Return exactly the lines that run from the one with "mejores alternativas al XPS 16 que hay ahora" to the last line of the entries below, both included, and nothing else.
[SOURCE RECORDS]
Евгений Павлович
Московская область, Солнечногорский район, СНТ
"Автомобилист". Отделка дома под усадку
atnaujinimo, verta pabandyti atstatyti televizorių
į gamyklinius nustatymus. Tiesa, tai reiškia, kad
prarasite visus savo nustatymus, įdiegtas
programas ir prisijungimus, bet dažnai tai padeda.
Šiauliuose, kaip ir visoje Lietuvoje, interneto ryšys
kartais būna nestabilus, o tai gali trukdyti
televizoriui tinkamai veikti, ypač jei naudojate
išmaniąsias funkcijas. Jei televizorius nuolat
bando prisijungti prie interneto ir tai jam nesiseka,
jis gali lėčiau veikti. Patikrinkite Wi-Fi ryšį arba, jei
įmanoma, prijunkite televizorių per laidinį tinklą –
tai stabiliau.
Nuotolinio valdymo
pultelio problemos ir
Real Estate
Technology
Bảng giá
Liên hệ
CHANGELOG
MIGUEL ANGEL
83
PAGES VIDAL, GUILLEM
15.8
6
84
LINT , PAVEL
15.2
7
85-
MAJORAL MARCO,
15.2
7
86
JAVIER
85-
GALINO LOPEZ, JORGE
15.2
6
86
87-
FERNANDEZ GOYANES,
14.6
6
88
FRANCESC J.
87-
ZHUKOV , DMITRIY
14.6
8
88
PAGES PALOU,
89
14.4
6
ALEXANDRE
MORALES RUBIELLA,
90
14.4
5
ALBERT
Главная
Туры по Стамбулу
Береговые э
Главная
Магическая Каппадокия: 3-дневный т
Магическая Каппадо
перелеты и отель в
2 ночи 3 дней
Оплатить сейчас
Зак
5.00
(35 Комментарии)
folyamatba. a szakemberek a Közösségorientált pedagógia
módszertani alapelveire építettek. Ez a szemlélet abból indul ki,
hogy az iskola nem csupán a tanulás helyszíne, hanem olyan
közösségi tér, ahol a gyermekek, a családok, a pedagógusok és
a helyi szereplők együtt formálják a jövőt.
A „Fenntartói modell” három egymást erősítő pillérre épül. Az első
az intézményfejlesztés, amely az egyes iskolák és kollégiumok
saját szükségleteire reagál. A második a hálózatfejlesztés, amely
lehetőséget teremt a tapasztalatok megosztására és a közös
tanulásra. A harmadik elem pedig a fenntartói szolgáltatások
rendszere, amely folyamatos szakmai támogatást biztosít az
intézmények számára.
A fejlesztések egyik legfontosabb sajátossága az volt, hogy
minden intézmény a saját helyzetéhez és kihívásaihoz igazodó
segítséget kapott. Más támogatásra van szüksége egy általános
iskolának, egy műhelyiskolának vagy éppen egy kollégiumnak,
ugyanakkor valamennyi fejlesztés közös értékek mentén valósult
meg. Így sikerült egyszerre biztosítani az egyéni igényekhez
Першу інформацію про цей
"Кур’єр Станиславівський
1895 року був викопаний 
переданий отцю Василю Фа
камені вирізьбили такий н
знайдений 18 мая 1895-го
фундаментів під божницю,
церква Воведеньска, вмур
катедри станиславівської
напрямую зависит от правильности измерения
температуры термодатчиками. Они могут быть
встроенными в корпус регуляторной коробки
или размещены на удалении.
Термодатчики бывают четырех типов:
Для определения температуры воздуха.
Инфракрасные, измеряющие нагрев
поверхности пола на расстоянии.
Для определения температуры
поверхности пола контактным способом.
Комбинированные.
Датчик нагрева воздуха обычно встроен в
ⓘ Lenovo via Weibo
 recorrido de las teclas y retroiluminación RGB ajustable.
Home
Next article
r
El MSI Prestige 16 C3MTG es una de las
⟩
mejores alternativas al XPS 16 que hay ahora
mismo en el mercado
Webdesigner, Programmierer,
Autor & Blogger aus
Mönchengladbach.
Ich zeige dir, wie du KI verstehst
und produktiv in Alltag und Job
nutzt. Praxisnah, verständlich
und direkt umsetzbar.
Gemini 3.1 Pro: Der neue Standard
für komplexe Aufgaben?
[/SOURCE RECORDS]
REPLY:
mejores alternativas al XPS 16 que hay ahora
mismo en el mercado
Webdesigner, Programmierer,
Autor & Blogger aus
Mönchengladbach.
Ich zeige dir, wie du KI verstehst
und produktiv in Alltag und Job
nutzt. Praxisnah, verständlich
und direkt umsetzbar.
Gemini 3.1 Pro: Der neue Standard
für komplexe Aufgaben?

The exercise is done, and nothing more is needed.